Depuis la date limite des transactions, les équipes ont le droit d'excéder la limite des 23 joueurs dans la formation, pour peu qu'elles respectent le plafond salarial. La marge de manoeuvre du CH à cet effet a été largement documentée. Et il n'y a personne sur la liste des blessés.

C'est pourquoi on voit tant de joueurs en habit sur la photo. Ils étaient six à avoir été laissés de côté pour le match de mardi. Pour les joueurs affectés au quatrième trio, la rotation devient plus cruelle.

Hudon ratait mardi son neuvième match de suite. D'ailleurs, quand on l'a approché pour l'interroger sur la photo, il était justement heureux de parler de ça, et non pas de son sort.

Deslauriers a été retranché pour la 11e fois en 12 matchs. L'arrivée de Nate Thompson, Jordan Weal et Dale Weise lui a fait mal.

Parlant de Weise, il a lui aussi sauté son tour mardi. Matthew Peca a raté les sept derniers matchs. Même Jesperi Kotkaniemi a dû céder sa place deux fois. Et le récent rappel du gardien Charlie Lindgren porte à croire qu'Antti Niemi devra peut-être lui aussi assister à des matchs en costard.

«Je ne sais pas si tu peux être à l'aise dans une telle situation, a admis Weise. Mais les choses se passent comme ça quand tu as 16 attaquants en santé. Tu ne veux pas laisser des joueurs de côté trop longtemps. J'ai souvent composé avec ça dans ma carrière, donc ce n'est rien de nouveau.»

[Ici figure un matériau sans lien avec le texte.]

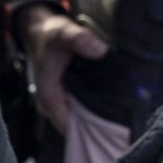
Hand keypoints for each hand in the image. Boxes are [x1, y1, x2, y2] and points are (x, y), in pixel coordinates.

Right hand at [17, 5, 106, 134]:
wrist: (42, 32)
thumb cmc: (52, 35)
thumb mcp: (65, 33)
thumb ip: (80, 39)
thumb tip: (100, 50)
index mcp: (48, 93)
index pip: (66, 123)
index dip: (86, 130)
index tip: (110, 131)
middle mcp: (49, 103)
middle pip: (72, 126)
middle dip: (93, 128)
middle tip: (120, 128)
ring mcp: (56, 103)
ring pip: (75, 120)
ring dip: (93, 120)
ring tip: (118, 119)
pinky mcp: (62, 99)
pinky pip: (76, 112)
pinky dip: (90, 111)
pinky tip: (109, 108)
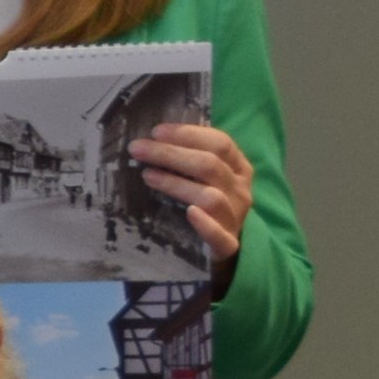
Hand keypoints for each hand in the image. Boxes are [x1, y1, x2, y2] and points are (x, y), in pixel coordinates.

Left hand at [127, 124, 252, 262]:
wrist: (220, 246)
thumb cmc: (206, 202)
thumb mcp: (205, 177)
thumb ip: (189, 158)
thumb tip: (151, 139)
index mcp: (239, 168)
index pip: (220, 143)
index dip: (188, 134)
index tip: (156, 132)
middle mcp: (241, 190)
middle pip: (209, 165)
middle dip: (171, 154)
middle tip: (138, 148)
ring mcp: (236, 217)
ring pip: (210, 197)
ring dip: (177, 184)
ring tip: (147, 176)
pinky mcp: (228, 244)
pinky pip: (219, 235)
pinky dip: (205, 224)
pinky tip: (189, 213)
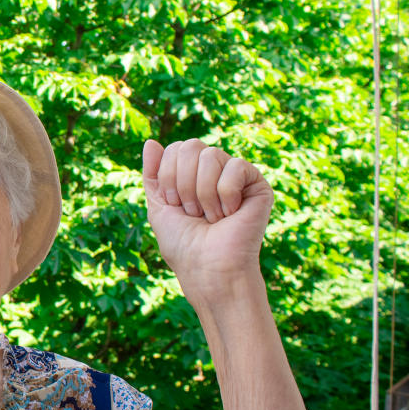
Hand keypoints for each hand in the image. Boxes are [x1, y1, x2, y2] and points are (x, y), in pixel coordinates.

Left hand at [141, 139, 273, 299]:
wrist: (207, 268)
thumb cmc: (183, 244)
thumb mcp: (158, 206)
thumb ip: (153, 174)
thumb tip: (151, 141)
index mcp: (192, 173)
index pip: (176, 148)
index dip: (168, 176)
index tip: (174, 204)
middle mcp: (215, 170)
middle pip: (191, 146)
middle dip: (183, 183)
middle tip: (192, 212)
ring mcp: (236, 176)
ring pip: (211, 155)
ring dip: (202, 193)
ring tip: (211, 217)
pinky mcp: (257, 185)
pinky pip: (235, 167)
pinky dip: (225, 195)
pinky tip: (231, 214)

«L'équipe va bien dernièrement. De notre côté, c'est dur de regarder les matchs d'en haut, de ne pas jouer, a ajouté Deslauriers. Mais quand l'équipe va bien, l'ambiance dans le vestiaire est le fun.

«Je dois vivre avec ça. Je ne peux rien changer, je ne contrôle pas ça. Mais dans le gym, je fais de l'extra, donc je reste prêt si l'équipe a besoin de moi.»

Weal jouit de la pleine confiance de l'entraîneur jusqu'ici. Il a disputé les quatre derniers matchs du CH, avec un temps d'utilisation moyen de près de 16 minutes. Il compte un but, une passe, déjà 11 tirs au but, et gagne 65% de ses mises au jeu. Il sera difficile à déloger s'il continue ainsi.

Thompson a participé aux 14 matchs du CH depuis son arrivée à Montréal. Il présente un différentiel de -5 et n'a toujours pas marqué, mais il gagne 57% de ses mises en jeu et Claude Julien continue à l'employer 13 minutes par match.

Julien insiste sur l'importance de pouvoir déployer quatre trios en tout temps depuis le début de la saison. Et à l'entendre parler hier, on devine que la rotation continuera tant qu'il n'obtiendra pas satisfaction. Surtout à 12 matchs du fil d'arrivée, en pleine course aux séries.

«On n'a pas les supervedettes que les autres équipes ont, qui font la bonne majorité de ce qu'ils doivent accomplir pour gagner. Nous, on le fait en groupe. Si on a trois trios qui fonctionnent, mais pas le quatrième, ce n'est pas assez pour nous.»